Event Interactive 2011
Format Solo
Organizer Laurence Musgrove Angelo State University
Description When education serves the state’s desire for obedience and capitalist consumption, individual freedoms and democratic participation are in danger. This is most evident in the failure of schools to promote the creative and critical literacies students should practice when choosing what and how to read. Democratic values are at risk when many students exit the public education system hating reading and unaware of the aesthetic pleasures in literature. My research indicates that reading, at its best, is the cognitive embodiment of individual liberty. I ask students to draw a picture of what happens when they read, and these drawings indicate a taxonomy of five metaphors we use when we think and talk about reading, such as “consumption” and “transportation.” At the core of these metaphors is the central metaphor of all reading, “movement.” Thus, if all reading is ultimately about movement, it is also about the freedom to move–that is, the freedom to choose what and how to read. However, reading in school is rarely about choice, and with the advent of state-mandated testing, reading is now converted into a chop-shop of isolated bits of knowledge to be consumed and regurgitated on demand.
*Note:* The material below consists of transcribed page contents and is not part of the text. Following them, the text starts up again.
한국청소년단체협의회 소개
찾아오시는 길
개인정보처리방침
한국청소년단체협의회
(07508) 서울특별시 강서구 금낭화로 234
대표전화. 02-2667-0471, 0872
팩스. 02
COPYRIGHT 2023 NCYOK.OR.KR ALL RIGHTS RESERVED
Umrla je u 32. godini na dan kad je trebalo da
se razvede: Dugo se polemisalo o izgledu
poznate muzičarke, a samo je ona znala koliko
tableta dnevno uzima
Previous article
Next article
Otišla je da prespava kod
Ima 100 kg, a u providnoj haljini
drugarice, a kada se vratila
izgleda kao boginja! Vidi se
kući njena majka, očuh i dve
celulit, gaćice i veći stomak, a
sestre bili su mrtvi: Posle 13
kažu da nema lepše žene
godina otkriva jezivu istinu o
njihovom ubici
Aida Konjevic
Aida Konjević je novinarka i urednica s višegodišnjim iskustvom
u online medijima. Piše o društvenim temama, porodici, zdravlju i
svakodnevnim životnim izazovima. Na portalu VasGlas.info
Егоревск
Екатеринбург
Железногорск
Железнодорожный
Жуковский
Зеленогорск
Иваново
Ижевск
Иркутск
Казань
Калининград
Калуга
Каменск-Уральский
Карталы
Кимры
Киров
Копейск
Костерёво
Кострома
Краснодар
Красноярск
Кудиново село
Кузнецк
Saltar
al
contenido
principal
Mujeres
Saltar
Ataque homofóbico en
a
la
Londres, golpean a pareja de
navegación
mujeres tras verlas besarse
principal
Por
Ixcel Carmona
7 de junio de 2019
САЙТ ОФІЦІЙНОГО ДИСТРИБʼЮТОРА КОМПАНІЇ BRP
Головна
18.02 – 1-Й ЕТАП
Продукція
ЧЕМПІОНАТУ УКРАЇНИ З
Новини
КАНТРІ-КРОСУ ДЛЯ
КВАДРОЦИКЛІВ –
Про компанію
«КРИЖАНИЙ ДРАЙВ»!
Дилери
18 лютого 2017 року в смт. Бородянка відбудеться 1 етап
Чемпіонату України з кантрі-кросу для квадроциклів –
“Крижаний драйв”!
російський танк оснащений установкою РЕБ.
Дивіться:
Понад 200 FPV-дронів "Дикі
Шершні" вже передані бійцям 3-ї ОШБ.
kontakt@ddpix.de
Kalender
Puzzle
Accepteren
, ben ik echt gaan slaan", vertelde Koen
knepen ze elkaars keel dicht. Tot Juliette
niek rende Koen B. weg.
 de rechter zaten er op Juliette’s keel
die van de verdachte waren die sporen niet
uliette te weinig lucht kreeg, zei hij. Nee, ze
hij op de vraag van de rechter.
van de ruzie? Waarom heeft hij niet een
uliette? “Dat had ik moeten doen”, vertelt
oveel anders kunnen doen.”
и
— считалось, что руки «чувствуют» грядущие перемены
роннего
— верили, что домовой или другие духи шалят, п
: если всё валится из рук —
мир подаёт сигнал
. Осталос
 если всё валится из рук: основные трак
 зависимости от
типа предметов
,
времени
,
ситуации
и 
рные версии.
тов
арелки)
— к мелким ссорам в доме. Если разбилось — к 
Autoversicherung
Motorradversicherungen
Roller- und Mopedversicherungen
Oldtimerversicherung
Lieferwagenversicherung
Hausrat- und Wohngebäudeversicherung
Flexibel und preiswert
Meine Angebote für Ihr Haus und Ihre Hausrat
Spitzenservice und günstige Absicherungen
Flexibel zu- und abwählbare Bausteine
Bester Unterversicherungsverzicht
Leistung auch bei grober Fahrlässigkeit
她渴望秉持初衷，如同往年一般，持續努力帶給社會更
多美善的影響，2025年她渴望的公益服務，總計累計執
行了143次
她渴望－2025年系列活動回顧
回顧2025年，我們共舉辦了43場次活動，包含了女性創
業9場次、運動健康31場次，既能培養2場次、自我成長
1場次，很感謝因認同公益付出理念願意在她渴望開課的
My presentation is to be heard as a rallying call to action, a call to take back schools from the testing bureaucrats and return it to teachers who know that reading is the life-blood of democratic life.
Questions
Answered
  1. Why has public education become the latest threat to democracy?
  2. What is the connection between reading and individual liberties?
  3. How have state-mandated tests contributed to the death of reading?
  4. What has my research demonstrated about the metaphorical nature of reading and its connection to freedom?
  5. How can we reclaim the democratic aims of public education?